◆ **ABOUT THIS EXERCISE**
Turn every line of the items below into a Markdown table with the columns Row and Text, numbering each row and skipping blank lines. Leave the pictures out.

◆ **MATERIAL PROVIDED**
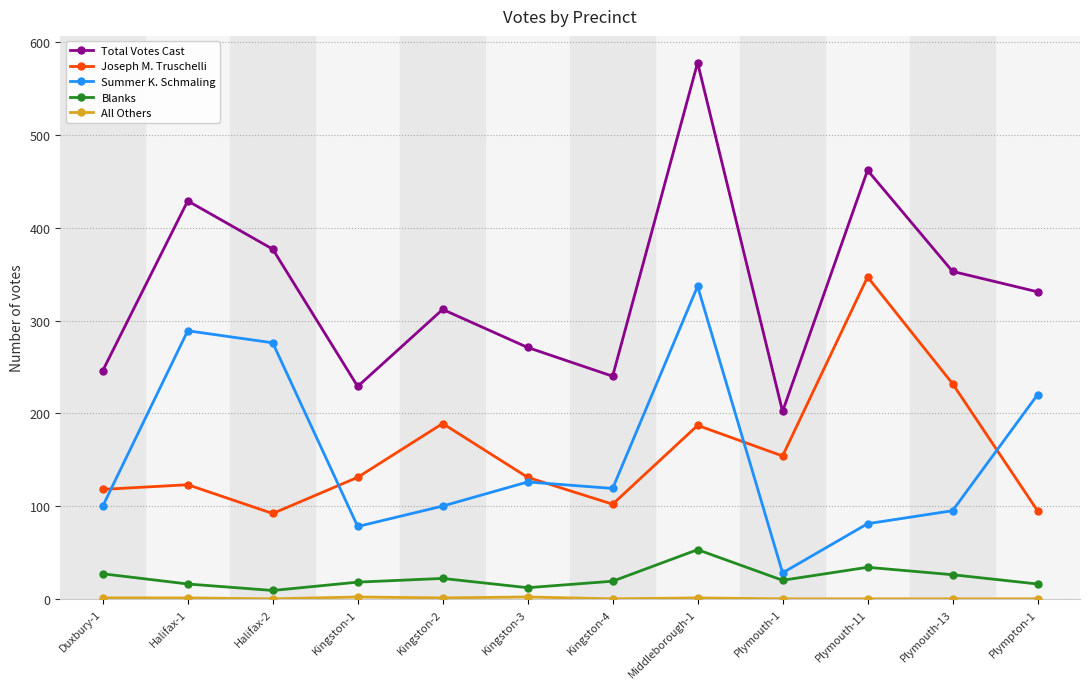

True or false: Total Votes Cast and Summer K. Schmaling intersect in this chart.

False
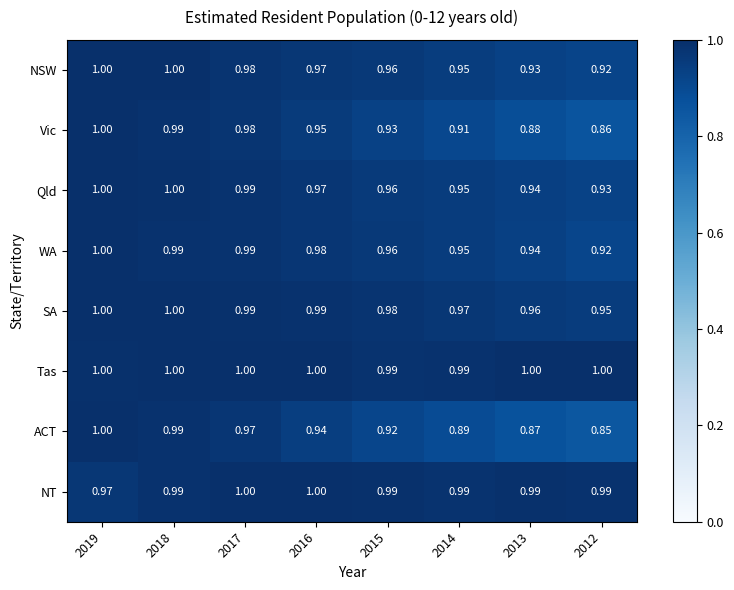

Between 2017 and 2014, which series saw the biggest shift?

ACT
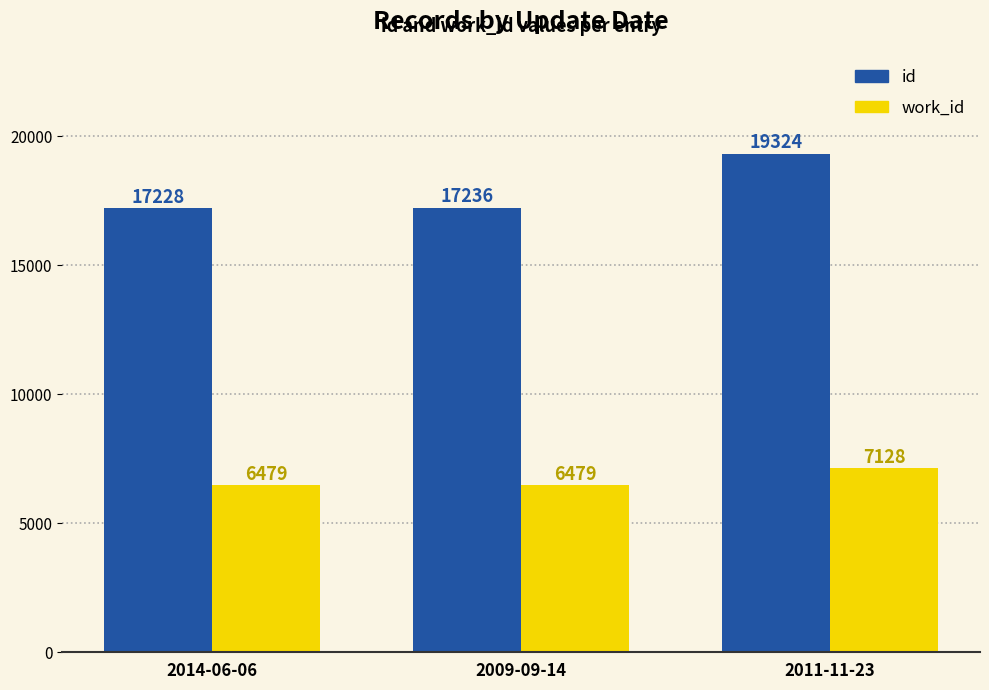

True or false: work_id has a value of 12076 at 2011-11-23.

False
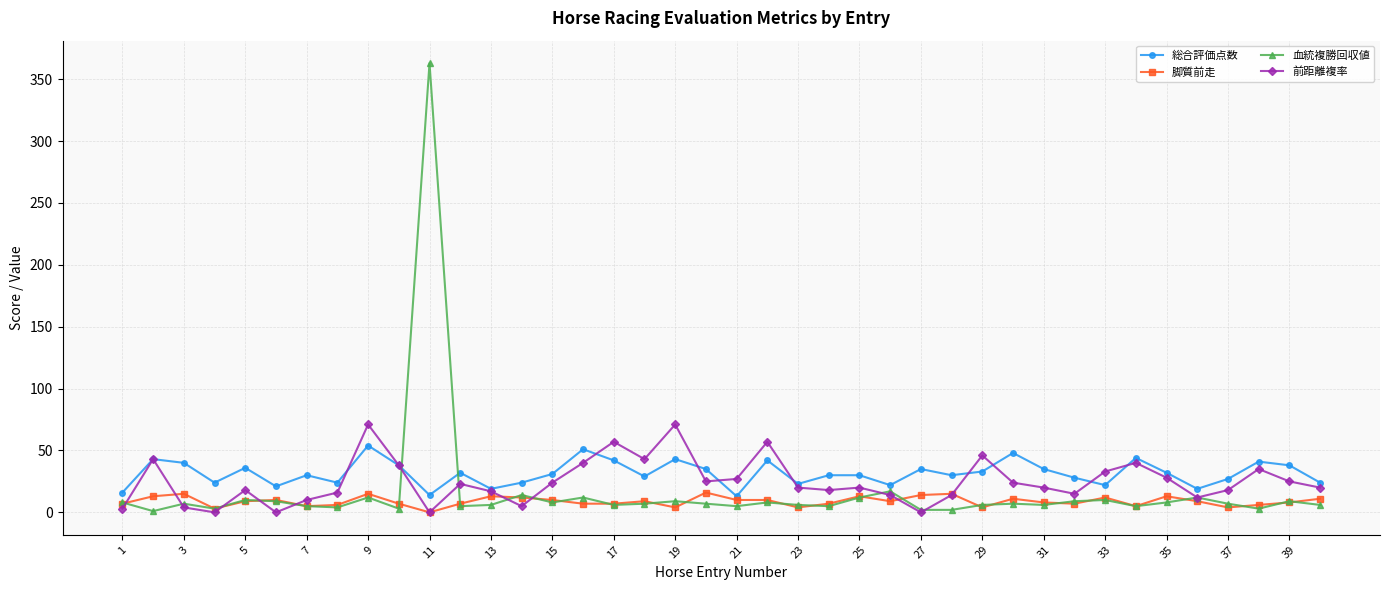

Rank the series by their maximum value, from highest to lowest.

血統複勝回収値, 前距離複率, 総合評価点数, 脚質前走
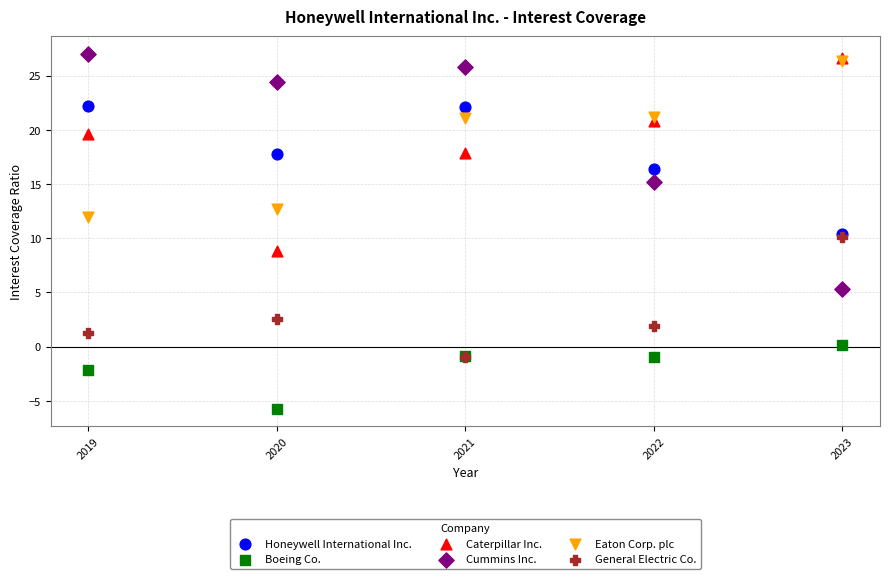

In the Cummins Inc. series, what Y value is closest to 16?

15.2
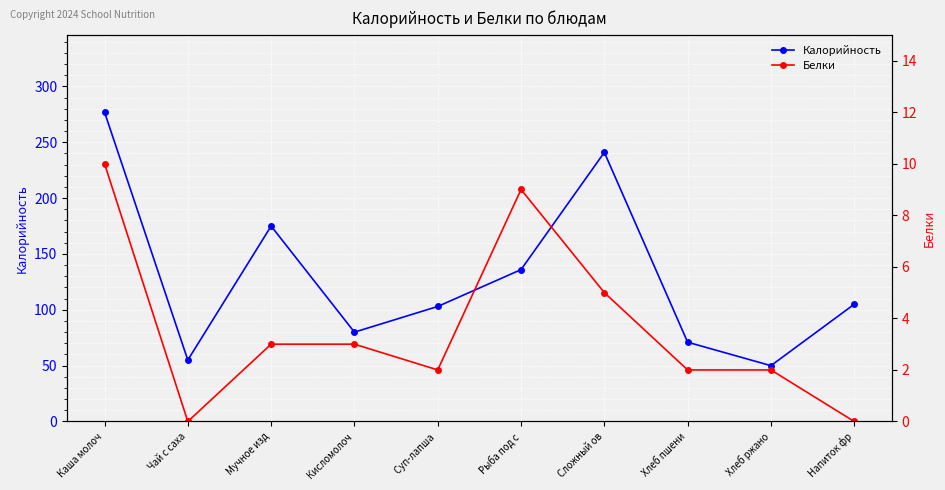

How many lines are shown in the chart?

2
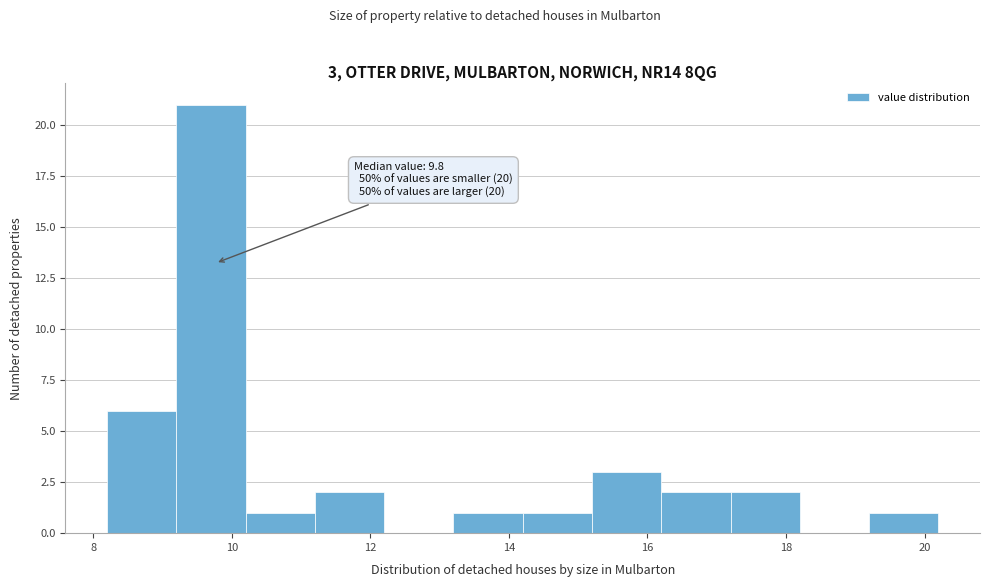

Over which range of the x-axis is the bar tallest?

9.2 to 10.2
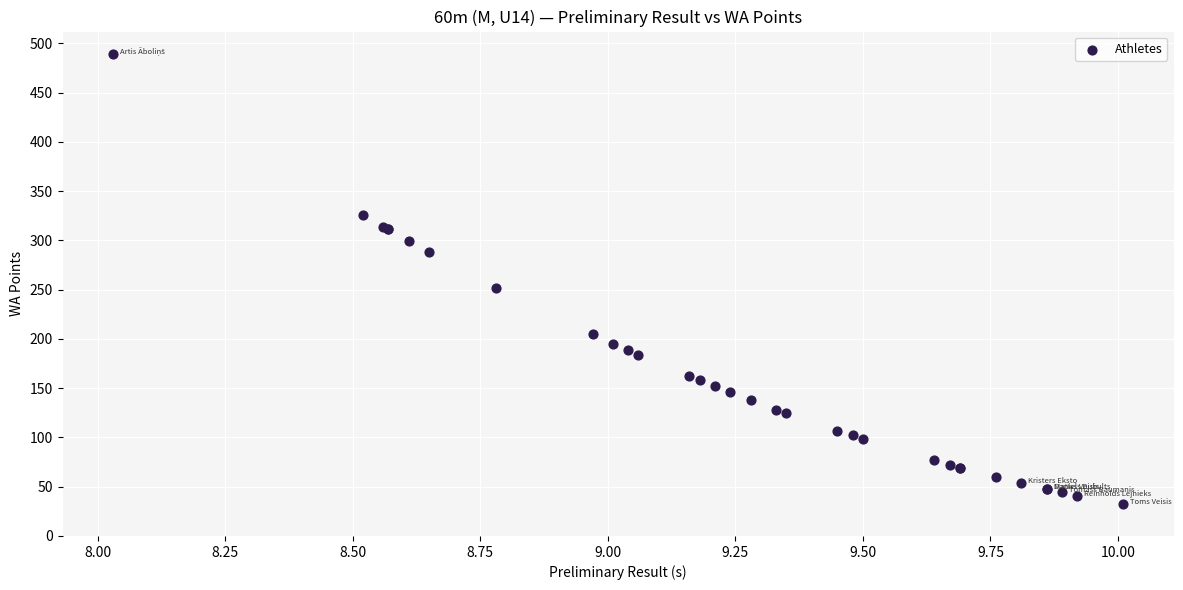

What Y value in the scatter plot is closest to 260?

252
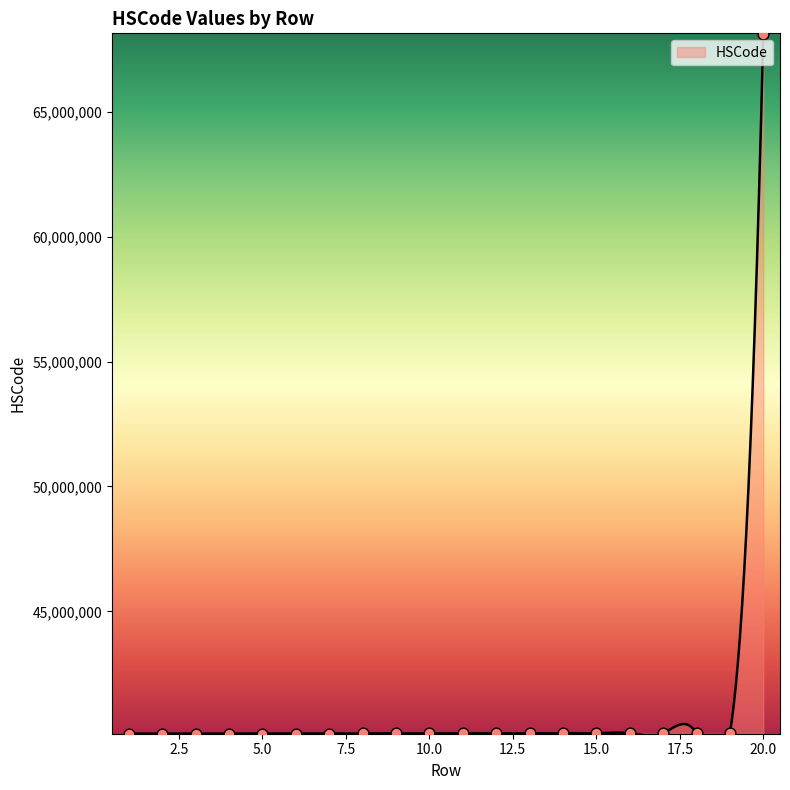

What is the ratio of the value at 19 to the value at 8?

1.0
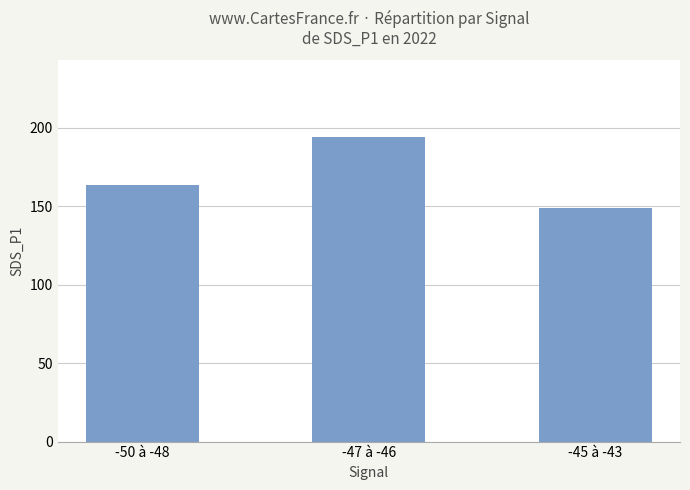

Rank the categories by value from lowest to highest.

-45 à -43, -50 à -48, -47 à -46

◆ **PROBLEM SOLUTION**
| Row | Text |
|---|---|
| 1 | True or false: Total Votes Cast and Summer K. Schmaling intersect in this chart. |
| 2 | False |
| 3 | Between 2017 and 2014, which series saw the biggest shift? |
| 4 | ACT |
| 5 | True or false: work_id has a value of 12076 at 2011-11-23. |
| 6 | False |
| 7 | Rank the series by their maximum value, from highest to lowest. |
| 8 | 血統複勝回収値, 前距離複率, 総合評価点数, 脚質前走 |
| 9 | In the Cummins Inc. series, what Y value is closest to 16? |
| 10 | 15.2 |
| 11 | How many lines are shown in the chart? |
| 12 | 2 |
| 13 | Over which range of the x-axis is the bar tallest? |
| 14 | 9.2 to 10.2 |
| 15 | What Y value in the scatter plot is closest to 260? |
| 16 | 252 |
| 17 | What is the ratio of the value at 19 to the value at 8? |
| 18 | 1.0 |
| 19 | Rank the categories by value from lowest to highest. |
| 20 | -45 à -43, -50 à -48, -47 à -46 |